EXERCISE INSTRUCTIONS → Look through the material below and give the number of lines where the string "rendez" occurs, with nothing added.

--- INFORMATION Enclosed Below ---

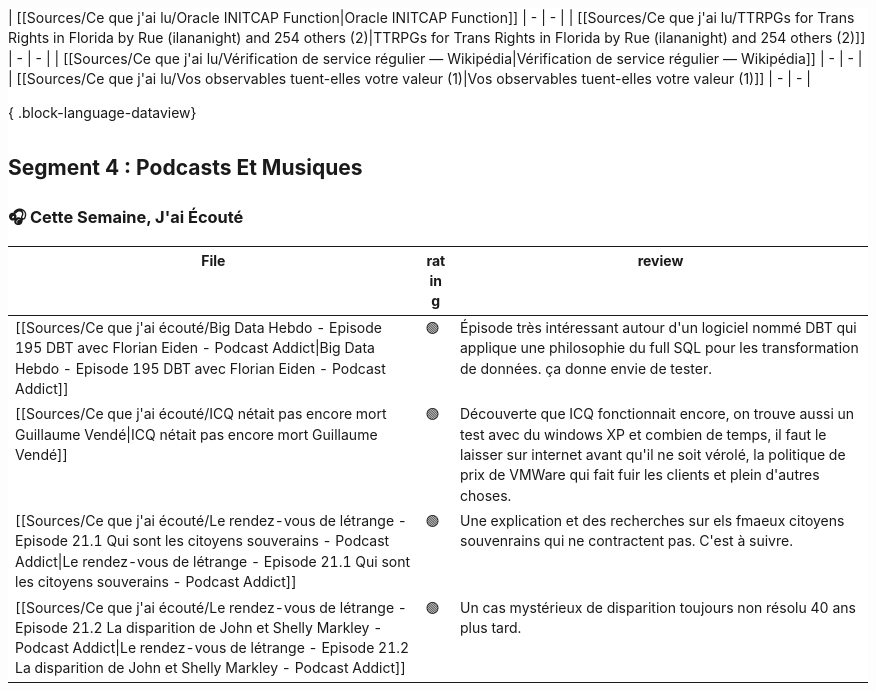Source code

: | [[Sources/Ce que j'ai lu/Oracle INITCAP Function\|Oracle INITCAP Function]]                                                                                                                                                               | \-     | \-                                                                                                                                                                                                                       |
| [[Sources/Ce que j'ai lu/TTRPGs for Trans Rights in Florida by Rue (ilananight) and 254 others (2)\|TTRPGs for Trans Rights in Florida by Rue (ilananight) and 254 others (2)]]                                                           | \-     | \-                                                                                                                                                                                                                       |
| [[Sources/Ce que j'ai lu/Vérification de service régulier — Wikipédia\|Vérification de service régulier — Wikipédia]]                                                                                                                     | \-     | \-                                                                                                                                                                                                                       |
| [[Sources/Ce que j'ai lu/Vos observables tuent-elles votre valeur (1)\|Vos observables tuent-elles votre valeur (1)]]                                                                                                                     | \-     | \-                                                                                                                                                                                                                       |

{ .block-language-dataview}

## Segment 4 : Podcasts Et Musiques

### 🎧 Cette Semaine, J'ai Écouté

| File                                                                                                                                                                                                                                                                                                                                                                                                   | rating | review                                                                                                                                                                                                                                                 |
| ------------------------------------------------------------------------------------------------------------------------------------------------------------------------------------------------------------------------------------------------------------------------------------------------------------------------------------------------------------------------------------------------------ | ------ | ------------------------------------------------------------------------------------------------------------------------------------------------------------------------------------------------------------------------------------------------------ |
| [[Sources/Ce que j'ai écouté/Big Data Hebdo - Episode 195  DBT avec Florian Eiden - Podcast Addict\|Big Data Hebdo - Episode 195  DBT avec Florian Eiden - Podcast Addict]]                                                                                                                                                                                                                         | 🟢     | Épisode très intéressant autour d'un logiciel nommé DBT qui applique une philosophie du full SQL pour les transformation de données. ça donne envie de tester.                                                                                         |
| [[Sources/Ce que j'ai écouté/ICQ nétait pas encore mort   Guillaume Vendé\|ICQ nétait pas encore mort   Guillaume Vendé]]                                                                                                                                                                                                                                                                           | 🟢     | Découverte que ICQ fonctionnait encore, on trouve aussi un test avec du windows XP et combien de temps, il faut le laisser sur internet avant qu'il ne soit vérolé, la politique de prix de VMWare qui fait fuir les clients et plein d'autres choses. |
| [[Sources/Ce que j'ai écouté/Le rendez-vous de létrange - Episode 21.1  Qui sont les citoyens souverains  - Podcast Addict\|Le rendez-vous de létrange - Episode 21.1  Qui sont les citoyens souverains  - Podcast Addict]]                                                                                                                                                                         | 🟢     | Une explication et des recherches sur els fmaeux citoyens souvenrains qui ne contractent pas. C'est à suivre.                                                                                                                                          |
| [[Sources/Ce que j'ai écouté/Le rendez-vous de létrange - Episode 21.2  La disparition de John et Shelly Markley - Podcast Addict\|Le rendez-vous de létrange - Episode 21.2  La disparition de John et Shelly Markley - Podcast Addict]]                                                                                                                                                           | 🟢     | Un cas mystérieux de disparition toujours non résolu 40 ans plus tard.                                                                                                                                                                                 |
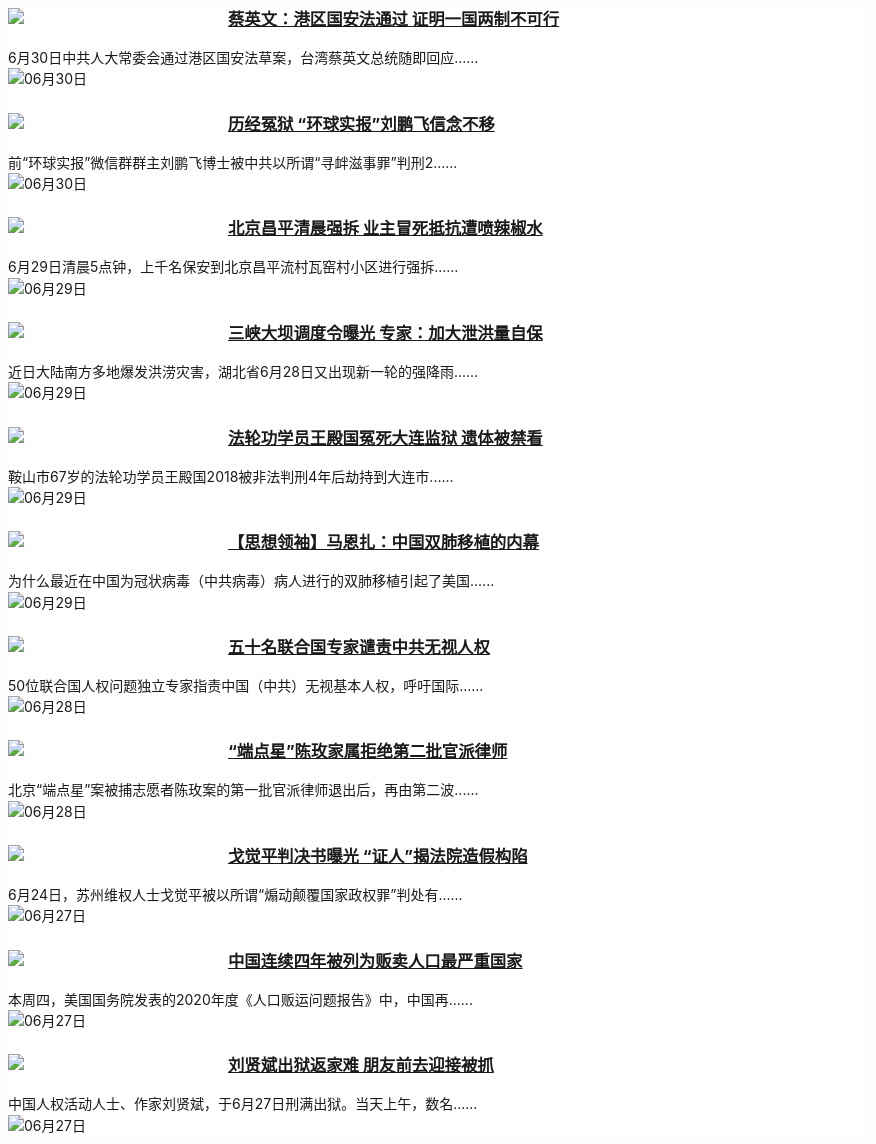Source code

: <tr><td width="742"><h3><a href="https://github.com/ouvbwa307/djy/blob/master/gb/20/6/30/n12221525.md#1" target="_blank"><img width="220" src="https://i.epochtimes.com/assets/uploads/2020/06/50007879382_15deaf3131_o-320x200.jpg" align ="left"></a><a href="https://github.com/ouvbwa307/djy/blob/master/gb/20/6/30/n12221525.md#1" target="_blank">蔡英文：港区国安法通过 证明一国两制不可行</a><br></h3>6月30日中共人大常委会通过港区国安法草案，台湾蔡英文总统随即回应......<br><img align="bottom" src="https://raw.githubusercontent.com/ouvbwa307/www/master/t/ntdtv/time.gif">06月30日</td></tr>
<tr><td width="742"><h3><a href="https://github.com/ouvbwa307/djy/blob/master/gb/20/6/29/n12220196.md#1" target="_blank"><img width="220" src="https://i.epochtimes.com/assets/uploads/2020/06/Screenshot-2020-06-29-at-17.33.40-320x200.png" align ="left"></a><a href="https://github.com/ouvbwa307/djy/blob/master/gb/20/6/29/n12220196.md#1" target="_blank">历经冤狱 “环球实报”刘鹏飞信念不移</a><br></h3>前“环球实报”微信群群主刘鹏飞博士被中共以所谓“寻衅滋事罪”判刑2......<br><img align="bottom" src="https://raw.githubusercontent.com/ouvbwa307/www/master/t/ntdtv/time.gif">06月30日</td></tr>
<tr><td width="742"><h3><a href="https://github.com/ouvbwa307/djy/blob/master/gb/20/6/29/n12219118.md#1" target="_blank"><img width="220" src="https://i.epochtimes.com/assets/uploads/2020/06/a8ad6e80f310c36880651690e4a4e505-320x200.png" align ="left"></a><a href="https://github.com/ouvbwa307/djy/blob/master/gb/20/6/29/n12219118.md#1" target="_blank">北京昌平清晨强拆 业主冒死抵抗遭喷辣椒水</a><br></h3>6月29日清晨5点钟，上千名保安到北京昌平流村瓦窑村小区进行强拆......<br><img align="bottom" src="https://raw.githubusercontent.com/ouvbwa307/www/master/t/ntdtv/time.gif">06月29日</td></tr>
<tr><td width="742"><h3><a href="https://github.com/ouvbwa307/djy/blob/master/gb/20/6/29/n12219017.md#1" target="_blank"><img width="220" src="https://i.epochtimes.com/assets/uploads/2020/06/41751b9867c4357dc3d8e5577b33032c-320x200.jpg" align ="left"></a><a href="https://github.com/ouvbwa307/djy/blob/master/gb/20/6/29/n12219017.md#1" target="_blank">三峡大坝调度令曝光 专家：加大泄洪量自保</a><br></h3>近日大陆南方多地爆发洪涝灾害，湖北省6月28日又出现新一轮的强降雨......<br><img align="bottom" src="https://raw.githubusercontent.com/ouvbwa307/www/master/t/ntdtv/time.gif">06月29日</td></tr>
<tr><td width="742"><h3><a href="https://github.com/ouvbwa307/djy/blob/master/gb/20/6/28/n12217262.md#1" target="_blank"><img width="220" src="https://i.epochtimes.com/assets/uploads/2020/06/2018-6-20-mh-dc-grand-parade-08-320x200.jpg" align ="left"></a><a href="https://github.com/ouvbwa307/djy/blob/master/gb/20/6/28/n12217262.md#1" target="_blank">法轮功学员王殿国冤死大连监狱 遗体被禁看</a><br></h3>鞍山市67岁的法轮功学员王殿国2018被非法判刑4年后劫持到大连市......<br><img align="bottom" src="https://raw.githubusercontent.com/ouvbwa307/www/master/t/ntdtv/time.gif">06月29日</td></tr>
<tr><td width="742"><h3><a href="https://github.com/ouvbwa307/djy/blob/master/gb/20/4/20/n12047397.md#1" target="_blank"><img width="220" src="https://i.epochtimes.com/assets/uploads/2020/06/5a1c34f665a203906dbb1ba98ff46711-320x200.jpg" align ="left"></a><a href="https://github.com/ouvbwa307/djy/blob/master/gb/20/4/20/n12047397.md#1" target="_blank">【思想领袖】马恩扎：中国双肺移植的内幕</a><br></h3>为什么最近在中国为冠状病毒（中共病毒）病人进行的双肺移植引起了美国......<br><img align="bottom" src="https://raw.githubusercontent.com/ouvbwa307/www/master/t/ntdtv/time.gif">06月29日</td></tr>
<tr><td width="742"><h3><a href="https://github.com/ouvbwa307/djy/blob/master/gb/20/6/28/n12217295.md#1" target="_blank"><img width="220" src="https://i.epochtimes.com/assets/uploads/2020/03/15fb06c530dc60c9_ttl7dayY8J_abe0e74796c6d383-320x200.jpg" align ="left"></a><a href="https://github.com/ouvbwa307/djy/blob/master/gb/20/6/28/n12217295.md#1" target="_blank">五十名联合国专家谴责中共无视人权</a><br></h3>50位联合国人权问题独立专家指责中国（中共）无视基本人权，呼吁国际......<br><img align="bottom" src="https://raw.githubusercontent.com/ouvbwa307/www/master/t/ntdtv/time.gif">06月28日</td></tr>
<tr><td width="742"><h3><a href="https://github.com/ouvbwa307/djy/blob/master/gb/20/6/27/n12215402.md#1" target="_blank"><img width="220" src="https://i.epochtimes.com/assets/uploads/2020/06/EbaQDzMU4AAKE8R-320x200.jpg" align ="left"></a><a href="https://github.com/ouvbwa307/djy/blob/master/gb/20/6/27/n12215402.md#1" target="_blank">“端点星”陈玫家属拒绝第二批官派律师</a><br></h3>北京“端点星”案被捕志愿者陈玫案的第一批官派律师退出后，再由第二波......<br><img align="bottom" src="https://raw.githubusercontent.com/ouvbwa307/www/master/t/ntdtv/time.gif">06月28日</td></tr>
<tr><td width="742"><h3><a href="https://github.com/ouvbwa307/djy/blob/master/gb/20/6/27/n12215787.md#1" target="_blank"><img width="220" src="https://i.epochtimes.com/assets/uploads/2020/06/e8cd783329b001301980a466a19c6bbc-320x200.jpg" align ="left"></a><a href="https://github.com/ouvbwa307/djy/blob/master/gb/20/6/27/n12215787.md#1" target="_blank">戈觉平判决书曝光 “证人”揭法院造假构陷</a><br></h3>6月24日，苏州维权人士戈觉平被以所谓“煽动颠覆国家政权罪”判处有......<br><img align="bottom" src="https://raw.githubusercontent.com/ouvbwa307/www/master/t/ntdtv/time.gif">06月27日</td></tr>
<tr><td width="742"><h3><a href="https://github.com/ouvbwa307/djy/blob/master/gb/20/6/27/n12215565.md#1" target="_blank"><img width="220" src="https://www.epochtimes.com/assets/themes/djy/images/djy_post_default_featured_image_320x200.jpg" align ="left"></a><a href="https://github.com/ouvbwa307/djy/blob/master/gb/20/6/27/n12215565.md#1" target="_blank">中国连续四年被列为贩卖人口最严重国家</a><br></h3>本周四，美国国务院发表的2020年度《人口贩运问题报告》中，中国再......<br><img align="bottom" src="https://raw.githubusercontent.com/ouvbwa307/www/master/t/ntdtv/time.gif">06月27日</td></tr>
<tr><td width="742"><h3><a href="https://github.com/ouvbwa307/djy/blob/master/gb/20/6/27/n12215427.md#1" target="_blank"><img width="220" src="https://i.epochtimes.com/assets/uploads/2020/06/20110426015837500-305x200.jpg" align ="left"></a><a href="https://github.com/ouvbwa307/djy/blob/master/gb/20/6/27/n12215427.md#1" target="_blank">刘贤斌出狱返家难 朋友前去迎接被抓</a><br></h3>中国人权活动人士、作家刘贤斌，于6月27日刑满出狱。当天上午，数名......<br><img align="bottom" src="https://raw.githubusercontent.com/ouvbwa307/www/master/t/ntdtv/time.gif">06月27日</td></tr>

--- End of Enclosed INFORMATION ---

SOLUTION → 2